Oranges are the only fruit
The golden age of marmalade, they say, is over. Volume sales are heading steadily down and the sticky citrus treat is the worst performing item in the nation’s jams, spreads and honey sector.
But in a productive corner of the Wiltshire countryside, my mother is single handedly keeping jar manufacturers in business. With unbounded energy, she peels, chops, simmers and bottles to the sound of Woman’s Hour and Classic FM.
As a child I would know it was the season by the thick, fruit-laden smell emanating from inside before my key was through the door.

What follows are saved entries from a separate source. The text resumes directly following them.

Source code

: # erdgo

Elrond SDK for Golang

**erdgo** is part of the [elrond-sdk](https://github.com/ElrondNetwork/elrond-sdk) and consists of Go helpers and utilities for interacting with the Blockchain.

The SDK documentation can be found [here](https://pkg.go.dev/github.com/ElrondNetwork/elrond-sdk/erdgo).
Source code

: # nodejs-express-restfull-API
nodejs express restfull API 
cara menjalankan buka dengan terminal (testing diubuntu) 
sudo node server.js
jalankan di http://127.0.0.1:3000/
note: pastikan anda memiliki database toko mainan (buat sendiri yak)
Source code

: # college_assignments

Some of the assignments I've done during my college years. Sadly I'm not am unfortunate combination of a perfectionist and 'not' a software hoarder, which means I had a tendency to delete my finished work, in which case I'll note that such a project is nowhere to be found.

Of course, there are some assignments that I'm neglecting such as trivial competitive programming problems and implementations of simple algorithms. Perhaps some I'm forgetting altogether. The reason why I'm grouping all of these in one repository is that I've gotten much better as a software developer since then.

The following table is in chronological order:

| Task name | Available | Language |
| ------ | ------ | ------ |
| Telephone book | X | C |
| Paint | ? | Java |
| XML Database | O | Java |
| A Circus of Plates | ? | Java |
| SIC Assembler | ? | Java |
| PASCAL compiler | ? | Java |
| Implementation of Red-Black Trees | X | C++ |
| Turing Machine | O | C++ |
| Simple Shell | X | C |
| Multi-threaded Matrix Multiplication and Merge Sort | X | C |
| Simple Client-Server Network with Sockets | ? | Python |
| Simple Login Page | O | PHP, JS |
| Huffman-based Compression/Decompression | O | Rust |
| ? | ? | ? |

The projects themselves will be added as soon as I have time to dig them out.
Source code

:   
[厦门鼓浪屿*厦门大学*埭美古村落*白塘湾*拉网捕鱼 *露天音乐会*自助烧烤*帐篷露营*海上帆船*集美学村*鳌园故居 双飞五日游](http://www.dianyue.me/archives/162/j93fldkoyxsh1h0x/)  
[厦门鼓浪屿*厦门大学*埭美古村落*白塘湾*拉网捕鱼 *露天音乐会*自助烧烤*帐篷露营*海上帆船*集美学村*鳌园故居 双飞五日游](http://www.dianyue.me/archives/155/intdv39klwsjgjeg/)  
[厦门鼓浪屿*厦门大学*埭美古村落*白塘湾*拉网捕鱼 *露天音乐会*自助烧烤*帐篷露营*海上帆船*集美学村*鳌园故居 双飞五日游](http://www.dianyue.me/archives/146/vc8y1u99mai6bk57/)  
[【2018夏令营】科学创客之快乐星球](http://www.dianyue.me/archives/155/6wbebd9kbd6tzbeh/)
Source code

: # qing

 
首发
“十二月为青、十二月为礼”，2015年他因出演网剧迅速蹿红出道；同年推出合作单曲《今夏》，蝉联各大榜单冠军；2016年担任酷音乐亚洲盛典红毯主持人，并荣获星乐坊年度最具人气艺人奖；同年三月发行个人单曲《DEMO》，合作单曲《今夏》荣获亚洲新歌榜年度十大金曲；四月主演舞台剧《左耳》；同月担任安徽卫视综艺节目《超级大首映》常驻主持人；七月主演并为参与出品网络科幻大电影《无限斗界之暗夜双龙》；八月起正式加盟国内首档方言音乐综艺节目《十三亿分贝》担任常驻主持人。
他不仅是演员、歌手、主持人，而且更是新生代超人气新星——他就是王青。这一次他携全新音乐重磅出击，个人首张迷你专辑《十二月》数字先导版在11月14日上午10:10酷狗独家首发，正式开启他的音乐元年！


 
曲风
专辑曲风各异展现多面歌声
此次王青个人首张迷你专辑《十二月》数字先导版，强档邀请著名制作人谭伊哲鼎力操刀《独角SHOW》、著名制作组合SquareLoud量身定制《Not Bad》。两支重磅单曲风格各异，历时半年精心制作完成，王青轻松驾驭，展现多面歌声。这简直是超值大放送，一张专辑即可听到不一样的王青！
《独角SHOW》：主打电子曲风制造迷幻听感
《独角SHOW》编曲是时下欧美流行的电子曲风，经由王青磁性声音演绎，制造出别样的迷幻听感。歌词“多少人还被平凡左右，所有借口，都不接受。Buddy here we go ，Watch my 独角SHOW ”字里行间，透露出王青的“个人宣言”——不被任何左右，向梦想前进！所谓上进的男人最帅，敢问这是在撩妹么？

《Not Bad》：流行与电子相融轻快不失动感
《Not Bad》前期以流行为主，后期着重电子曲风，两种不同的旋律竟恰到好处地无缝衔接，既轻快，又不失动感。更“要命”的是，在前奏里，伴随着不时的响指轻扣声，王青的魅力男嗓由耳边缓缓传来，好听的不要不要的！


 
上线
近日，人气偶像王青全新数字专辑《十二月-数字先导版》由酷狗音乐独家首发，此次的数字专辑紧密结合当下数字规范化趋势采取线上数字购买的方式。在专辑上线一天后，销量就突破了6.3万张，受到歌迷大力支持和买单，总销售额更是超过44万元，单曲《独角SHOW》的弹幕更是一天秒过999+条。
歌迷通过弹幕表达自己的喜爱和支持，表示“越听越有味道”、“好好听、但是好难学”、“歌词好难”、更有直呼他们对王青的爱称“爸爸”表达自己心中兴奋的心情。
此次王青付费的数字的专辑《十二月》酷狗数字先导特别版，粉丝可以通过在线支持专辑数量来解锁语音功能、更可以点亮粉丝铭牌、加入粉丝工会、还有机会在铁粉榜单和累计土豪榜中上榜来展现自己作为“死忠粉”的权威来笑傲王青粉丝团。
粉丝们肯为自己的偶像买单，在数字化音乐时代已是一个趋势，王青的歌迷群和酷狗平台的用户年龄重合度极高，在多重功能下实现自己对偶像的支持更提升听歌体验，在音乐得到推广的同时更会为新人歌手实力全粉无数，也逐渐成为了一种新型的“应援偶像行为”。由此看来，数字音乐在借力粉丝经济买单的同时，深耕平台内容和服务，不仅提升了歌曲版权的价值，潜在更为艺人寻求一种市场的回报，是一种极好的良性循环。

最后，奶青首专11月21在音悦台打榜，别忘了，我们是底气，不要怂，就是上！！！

Vats of hazardous molten sugar filled the kitchen with a sweet fog and seating was a problem – most of the stools turned upside down, knotted muslin full of dripping fruit tethered to the four legs and collecting in a bowl below.
Anything that could make a jam or jelly was included in the process, but marmalade was always the winner when it came to thick, crumbly toast.
Anyone wishing to preserve the king of breakfast treats can follow my lovely mother’s simple recipe:
- Squeeze 1.5kg of Seville oranges
- Shred the rind (by hand if you can be bothered)
- Tie the pith and pips in a muslin bag
- Put the juice, rind and bag with 4 litres of water and the juice of two lemons in a large saucepan.
- Bring it to the boil, then simmer uncovered for two-and-a-half hours or until the rind is soft.
- Remove the muslin bag and let it cool, then squeeze the liquid from it into the pan (this is the gloopy, cloudy pectin that makes the marmalade set)
- Add 3kg of sugar and stir until dissolved. Let it boil for 20 minutes.
- It should be ready, but a clever trick to check is to put a saucer into the freezer for a few minutes, then dribble a bit of the mix into it. If it wrinkles and sets a bit then its good to go.
Get the jars out, activate toaster and feel all patriotic and smug. Just don’t take the pith.